Boxing defense makes you hard to hit.
Floyd Mayweather and many other great champions built their careers on being defensive fighters. Many of Floyd’s techniques are different than what is taught in most gyms. He often pulls from punches with his hands down and leans back, bending backwards at the waist.
These are three things that you should NOT do. It leaves you in a bad position to get hit with the next punch your opponent throws at you. You are also out of position to counter punch.
Yet, Floyd got away with avoiding punches like this by using his superior speed and timing.
I will teach you 3 defensive skills that you can use against opponents that are faster than you. These skills will leave you in position to counter punch.
Every boxer should learn these 3 basic tools. Master them and you will become hard to hit with a clean punch.
Let’s get started.
Watch the following short video on these 3 important defensive skills.
Blocking punches is the easiest defensive technique to use; yet it is not the best, as demonstrated in the video above. When you block your opponents punches something great happens…you don’t get hit! That is boxing defense 101! Don’t get hit!
Not getting hit is the strategy behind learning boxing defense. Blocking punches is a boxing skill for you must master. But it is not always the best defensive technique, because the following things happen when you block your opponents punch:
• You help your opponent maintain or recover their balance.
• They are in position to immediately throw another punch at you.
• You absorb their punches with your arms and feel some of the impact of their power.
However, blocking punches is sometimes the most effective defensive technique to use, especially when a punch is coming too fast to slip. Blocking punches is like having full-coverage insurance…it provides protection when you need it. More importantly this technique can keep you from getting hit with a solid punch. Practice the following drill on "Blocking the Jab," to begin mastering this technique.
1. Partner with a boxer about your size.
2. Have them throw a slower jab at you.
3. Block the jab using the outside of your glove as demonstrated in the video above.
4. As you get better at using this technique, have your partner increase the speed of their jab gradually until they are throwing their fastest “live” jab.
5. Continue practicing this drill throughout your boxing career. It will keep you sharp at using this skill.
While blocking punches requires that you use the outside of your glove, arm, or elbow, parring punches is done using the inside of your glove. The definition of “parry” is to ward off a blow. In other words, Defense 101: “Don’t get hit.”
Parrying does require a bit more timing than blocking punches and there are some advantages.
• You can actually use parrying to make your opponent lose their balance.
• When you parry a punch you are in position to immediately counter your opponent.
• You do not absorb nearly as much of your opponent’s power when parrying, as you do when blocking punches.
Slipping punches is a much more difficult technique to master and requires a lot more timing, reflex conditioning, and instinct than parrying or blocking punches, but it is by far the most superior boxing defense skill to use.
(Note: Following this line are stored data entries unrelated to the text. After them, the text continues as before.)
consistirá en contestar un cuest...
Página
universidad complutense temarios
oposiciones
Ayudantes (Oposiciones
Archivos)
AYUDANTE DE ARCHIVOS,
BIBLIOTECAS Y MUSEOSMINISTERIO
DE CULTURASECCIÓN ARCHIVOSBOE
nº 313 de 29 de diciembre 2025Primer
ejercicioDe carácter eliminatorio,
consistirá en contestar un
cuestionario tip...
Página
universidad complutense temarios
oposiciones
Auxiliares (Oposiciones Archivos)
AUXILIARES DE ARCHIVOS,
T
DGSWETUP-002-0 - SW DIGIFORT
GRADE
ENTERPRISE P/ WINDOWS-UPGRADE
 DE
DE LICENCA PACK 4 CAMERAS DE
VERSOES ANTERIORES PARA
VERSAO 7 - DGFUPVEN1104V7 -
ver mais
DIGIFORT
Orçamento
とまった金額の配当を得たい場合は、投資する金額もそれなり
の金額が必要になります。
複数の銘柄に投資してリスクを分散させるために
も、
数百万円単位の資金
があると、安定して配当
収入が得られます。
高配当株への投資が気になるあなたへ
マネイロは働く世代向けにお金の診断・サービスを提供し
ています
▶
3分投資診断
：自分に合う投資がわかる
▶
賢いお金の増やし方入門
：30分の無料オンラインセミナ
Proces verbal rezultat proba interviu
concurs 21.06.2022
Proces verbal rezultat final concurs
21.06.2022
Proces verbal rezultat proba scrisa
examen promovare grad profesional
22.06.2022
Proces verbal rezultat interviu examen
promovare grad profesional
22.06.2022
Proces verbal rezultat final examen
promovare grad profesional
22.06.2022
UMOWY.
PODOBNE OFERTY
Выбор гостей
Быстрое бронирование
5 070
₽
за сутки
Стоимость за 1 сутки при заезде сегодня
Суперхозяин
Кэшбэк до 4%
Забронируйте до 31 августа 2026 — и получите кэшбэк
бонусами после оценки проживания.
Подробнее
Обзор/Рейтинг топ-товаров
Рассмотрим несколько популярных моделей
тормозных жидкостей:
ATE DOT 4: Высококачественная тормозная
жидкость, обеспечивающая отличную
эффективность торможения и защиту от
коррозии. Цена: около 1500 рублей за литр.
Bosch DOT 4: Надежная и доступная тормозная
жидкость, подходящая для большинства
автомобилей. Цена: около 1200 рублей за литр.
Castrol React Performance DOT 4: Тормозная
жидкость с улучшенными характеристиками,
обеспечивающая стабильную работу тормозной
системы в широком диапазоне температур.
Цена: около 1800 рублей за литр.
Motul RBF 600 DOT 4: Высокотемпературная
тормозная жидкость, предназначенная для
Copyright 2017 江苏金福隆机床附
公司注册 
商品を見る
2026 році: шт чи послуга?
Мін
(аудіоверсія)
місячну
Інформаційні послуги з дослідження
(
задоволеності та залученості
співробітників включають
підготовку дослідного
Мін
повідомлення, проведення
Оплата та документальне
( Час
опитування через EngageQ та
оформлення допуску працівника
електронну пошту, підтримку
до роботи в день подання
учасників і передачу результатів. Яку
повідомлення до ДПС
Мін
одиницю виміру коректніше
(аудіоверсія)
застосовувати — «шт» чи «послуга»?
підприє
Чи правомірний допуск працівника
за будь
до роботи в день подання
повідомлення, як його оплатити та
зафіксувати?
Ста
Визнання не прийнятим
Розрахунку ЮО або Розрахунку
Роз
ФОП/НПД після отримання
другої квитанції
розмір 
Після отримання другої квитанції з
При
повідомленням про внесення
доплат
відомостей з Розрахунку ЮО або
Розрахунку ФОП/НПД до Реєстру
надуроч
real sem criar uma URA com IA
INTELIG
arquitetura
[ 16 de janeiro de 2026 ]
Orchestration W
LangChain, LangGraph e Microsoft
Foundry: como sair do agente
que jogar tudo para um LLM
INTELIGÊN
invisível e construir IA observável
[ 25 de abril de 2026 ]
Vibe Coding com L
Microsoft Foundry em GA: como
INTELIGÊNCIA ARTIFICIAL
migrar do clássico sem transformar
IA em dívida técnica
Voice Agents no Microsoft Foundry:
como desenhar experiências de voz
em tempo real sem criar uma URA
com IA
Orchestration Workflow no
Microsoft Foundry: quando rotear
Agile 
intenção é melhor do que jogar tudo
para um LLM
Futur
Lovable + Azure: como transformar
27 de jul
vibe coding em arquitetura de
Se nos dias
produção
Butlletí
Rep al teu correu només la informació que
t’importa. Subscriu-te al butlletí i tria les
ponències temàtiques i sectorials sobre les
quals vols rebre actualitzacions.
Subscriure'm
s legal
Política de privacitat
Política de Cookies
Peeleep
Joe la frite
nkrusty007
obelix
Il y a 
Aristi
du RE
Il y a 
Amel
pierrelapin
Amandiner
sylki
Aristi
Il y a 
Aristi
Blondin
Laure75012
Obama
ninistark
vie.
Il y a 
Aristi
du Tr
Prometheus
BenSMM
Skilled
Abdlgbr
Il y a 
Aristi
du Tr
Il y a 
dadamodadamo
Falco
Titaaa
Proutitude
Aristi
Here are a few advantages of slipping punches:
• After you slip your opponent’s punch, they must completely recover their own balance, with no assistance from you.
• You absorb none of your opponent’s power, because their punch does not touch you. In fact the only thing it hits is thin air!
• And best of all, after slipping your opponents punch; you are in the best position to counter punch them with speed and power.
If you can't get hit in a phone booth, you'll be really hard to hit in the middle of.a boxing ring. And when it come to boxing defense, that's what you're ultimately training for. To do the "Phone Booth" Drill:
All good boxing workouts for beginners should include 3 to 4 rounds of this boxing defense drill.
You may have heard it before, "The best defense is a good offense." While many can argue that this statement is absolutely true, it's so important that you become masterful at blocking, parrying, and slipping every kind of punch that your opponent may can throw at you. It is also just as important that you continually sharpen and develop your jab throughout your boxing career. Having a sharp "hard to counter" jab is essential to your boxing defense.